« La victoire de Biden: une mauvaise nouvelle pour les nationalistes et populistes »: J-D Giuliani, Président de la Fondation Robert Schuman.

Président de la Fondation Robert Schuman, Jean-Dominique Giuliani répond aux questions de La Revue Civique: rassuré par la probable élection de Joe Biden à la présidence des Etats-Unis, il souligne ici que les Européens devront néanmoins prendre davantage en charge leur avenir, en matière de Défense et de sécurité internationale.

-La Revue Civique:  les élections américaines ont montré que le « match » Trump-Biden était très serré, que les Etats-Unis étaient profondément divisés, les déclarations de Donald Trump provoquant une détérioration de l’image des Etats-Unis, dont les fondements démocratiques n’étaient pas jusqu’à présent mis en cause. L’attitude de  Donald Trump n’a-t-elle pas frisé l’irresponsabilité, mettant globalement en cause le respect des urnes, et en demandant l’arrêt du vaste processus démocratique américain ?

-Jean-Dominique GIULIANI: La victoire de Biden est une mauvaise nouvelle pour les nationalistes et les populistes. L’Amérique, certes divisée comme beaucoup de nations aujourd’hui, s’est montrée résiliente et a renvoyé un président dangereux.
Si elle se confirme, c’est une bonne nouvelle pour les Européens aussi qui pourront expliquer à ceux qui seraient tentés de suivre ce mauvais exemple, notamment en Europe centrale, qu’il n’y a pas d’avenir en Europe pour le nationalisme étriqué qu’ils voudraient cultiver.

« L’Europe doit en profiter pour s’affranchir de ses dépendances et se penser, enfin, en puissance ».

-Si Biden est finalement élu Président des Etats-Unis, quelles seront les changements majeurs, s’il en est, qui interviendront dans sa politique, notamment concernant les relations avec l’Union Européenne ? Certains minimisent les changements prévisibles, est-ce votre avis ?

– Les Etats-Unis se dotent d’un Président plus raisonnable, poli, prévisible, un chef d’Etat digne de ce nom avec lequel il sera plus aisé de parler. Mais pour autant, comme je l’ai écrit (Voir www.jd-giuliani.eu) , les Etats-Unis ne vont pas changer de politique. Ils s’éloignent de l’Europe, tournent leur regard vers l’Asie et ce qu’ils perçoivent comme la compétition majeure pour le leadership mondial : la rivalité avec la Chine.
Ceux qui, en Europe, croient que nous allons retrouver une relation transatlantique comme pendant la Guerre froide, se trompent lourdement et risquent de continuer à être sous tutelle d’une puissance qui n’est plus simplement un partenaire.
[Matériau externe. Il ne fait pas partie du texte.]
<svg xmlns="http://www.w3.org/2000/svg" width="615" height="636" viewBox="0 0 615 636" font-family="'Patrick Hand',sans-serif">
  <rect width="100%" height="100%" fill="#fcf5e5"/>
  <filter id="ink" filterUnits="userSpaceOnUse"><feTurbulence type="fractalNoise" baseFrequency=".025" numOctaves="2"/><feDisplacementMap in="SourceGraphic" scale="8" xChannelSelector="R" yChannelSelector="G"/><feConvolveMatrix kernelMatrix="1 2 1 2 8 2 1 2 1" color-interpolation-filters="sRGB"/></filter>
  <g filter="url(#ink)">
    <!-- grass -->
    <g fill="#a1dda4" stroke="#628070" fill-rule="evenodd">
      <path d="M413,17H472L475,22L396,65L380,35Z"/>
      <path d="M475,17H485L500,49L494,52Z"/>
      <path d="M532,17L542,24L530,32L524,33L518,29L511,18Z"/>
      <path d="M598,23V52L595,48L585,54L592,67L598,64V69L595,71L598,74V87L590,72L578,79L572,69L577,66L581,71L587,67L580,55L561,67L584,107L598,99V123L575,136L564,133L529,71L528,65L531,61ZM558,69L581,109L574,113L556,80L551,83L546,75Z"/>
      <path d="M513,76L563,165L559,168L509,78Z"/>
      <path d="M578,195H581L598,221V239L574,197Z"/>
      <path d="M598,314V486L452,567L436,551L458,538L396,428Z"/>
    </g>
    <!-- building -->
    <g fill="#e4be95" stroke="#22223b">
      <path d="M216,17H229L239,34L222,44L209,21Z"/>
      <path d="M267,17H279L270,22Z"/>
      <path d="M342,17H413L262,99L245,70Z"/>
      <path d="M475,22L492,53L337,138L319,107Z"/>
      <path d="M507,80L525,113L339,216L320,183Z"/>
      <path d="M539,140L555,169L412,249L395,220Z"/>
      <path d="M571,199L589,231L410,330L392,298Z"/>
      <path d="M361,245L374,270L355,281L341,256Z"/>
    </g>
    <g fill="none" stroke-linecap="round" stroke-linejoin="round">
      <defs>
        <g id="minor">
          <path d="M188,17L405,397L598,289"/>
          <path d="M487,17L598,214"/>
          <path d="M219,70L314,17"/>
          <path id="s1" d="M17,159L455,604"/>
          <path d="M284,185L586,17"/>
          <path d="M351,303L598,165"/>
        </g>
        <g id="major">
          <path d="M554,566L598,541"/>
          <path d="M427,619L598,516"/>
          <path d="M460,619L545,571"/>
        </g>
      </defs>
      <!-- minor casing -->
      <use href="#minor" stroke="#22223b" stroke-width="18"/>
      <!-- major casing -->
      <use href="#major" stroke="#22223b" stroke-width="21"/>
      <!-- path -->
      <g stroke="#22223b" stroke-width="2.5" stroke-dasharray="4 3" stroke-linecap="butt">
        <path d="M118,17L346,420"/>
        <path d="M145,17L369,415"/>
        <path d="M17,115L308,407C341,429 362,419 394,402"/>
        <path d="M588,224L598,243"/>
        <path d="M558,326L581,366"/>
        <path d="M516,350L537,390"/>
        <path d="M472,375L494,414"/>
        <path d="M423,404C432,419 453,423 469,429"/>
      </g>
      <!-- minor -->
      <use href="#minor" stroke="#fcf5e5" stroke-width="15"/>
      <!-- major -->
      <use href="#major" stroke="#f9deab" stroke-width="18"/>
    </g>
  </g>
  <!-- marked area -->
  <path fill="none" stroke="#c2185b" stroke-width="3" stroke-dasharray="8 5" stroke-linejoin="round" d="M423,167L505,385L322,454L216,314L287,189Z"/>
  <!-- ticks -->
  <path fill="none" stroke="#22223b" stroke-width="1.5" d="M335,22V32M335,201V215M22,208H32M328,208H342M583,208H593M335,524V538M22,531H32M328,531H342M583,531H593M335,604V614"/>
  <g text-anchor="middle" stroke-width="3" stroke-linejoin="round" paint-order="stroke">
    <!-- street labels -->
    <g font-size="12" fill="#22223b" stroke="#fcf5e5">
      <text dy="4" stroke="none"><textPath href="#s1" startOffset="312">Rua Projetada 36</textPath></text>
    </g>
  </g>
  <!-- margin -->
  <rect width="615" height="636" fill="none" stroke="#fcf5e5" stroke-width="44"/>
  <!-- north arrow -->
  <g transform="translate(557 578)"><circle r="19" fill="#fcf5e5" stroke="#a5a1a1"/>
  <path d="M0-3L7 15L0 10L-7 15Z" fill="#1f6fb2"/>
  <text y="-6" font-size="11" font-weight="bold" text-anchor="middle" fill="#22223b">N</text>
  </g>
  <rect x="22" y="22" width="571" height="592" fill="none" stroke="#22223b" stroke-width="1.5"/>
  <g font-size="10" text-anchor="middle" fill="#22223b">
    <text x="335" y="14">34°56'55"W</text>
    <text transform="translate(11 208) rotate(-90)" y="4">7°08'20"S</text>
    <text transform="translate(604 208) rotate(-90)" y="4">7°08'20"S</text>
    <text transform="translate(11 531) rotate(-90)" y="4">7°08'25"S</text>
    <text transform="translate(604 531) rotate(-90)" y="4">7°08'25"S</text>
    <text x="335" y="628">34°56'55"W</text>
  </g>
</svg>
L’Europe doit en profiter pour s’affranchir de ses dépendances et se penser enfin en puissance.

Pour la défense européenne, « il faut surmonter les réticences bien compréhensibles de certains, notamment de nos voisins allemands »

« Les Européens doivent promouvoir leurs intérêts. Cela exige un outil militaire crédibilisant une diplomatie indépendante ».

– Pour l’OTAN, Trump a marqué la volonté nette, et brutale parfois, de désengagement américain. Une rupture qui a inquiété les dirigeants européens, l’Allemagne en particulier. Pensez-vous, comme l’a dit Emmanuel Macron, que l’OTAN est réellement, et durablement, en situation de « mort cérébrale » ? Et y a-t-il une alternative crédible, en matière de Défense et de sécurité internationale, que les Européens peuvent rapidement organiser ?

Oui, c’est une nécessité.

Il faut surmonter les réticences bien compréhensibles de certains, notamment de nos voisins allemands, dont la Constitution et les lois leur interdisent toute militarisation.

Les Européens doivent défendre et promouvoir leurs intérêts mais aussi leurs convictions, leurs valeurs et leur mode de vie. Cela exige un outil militaire crédibilisant une diplomatie indépendante. Il y faudra du temps, mais nous y parviendront.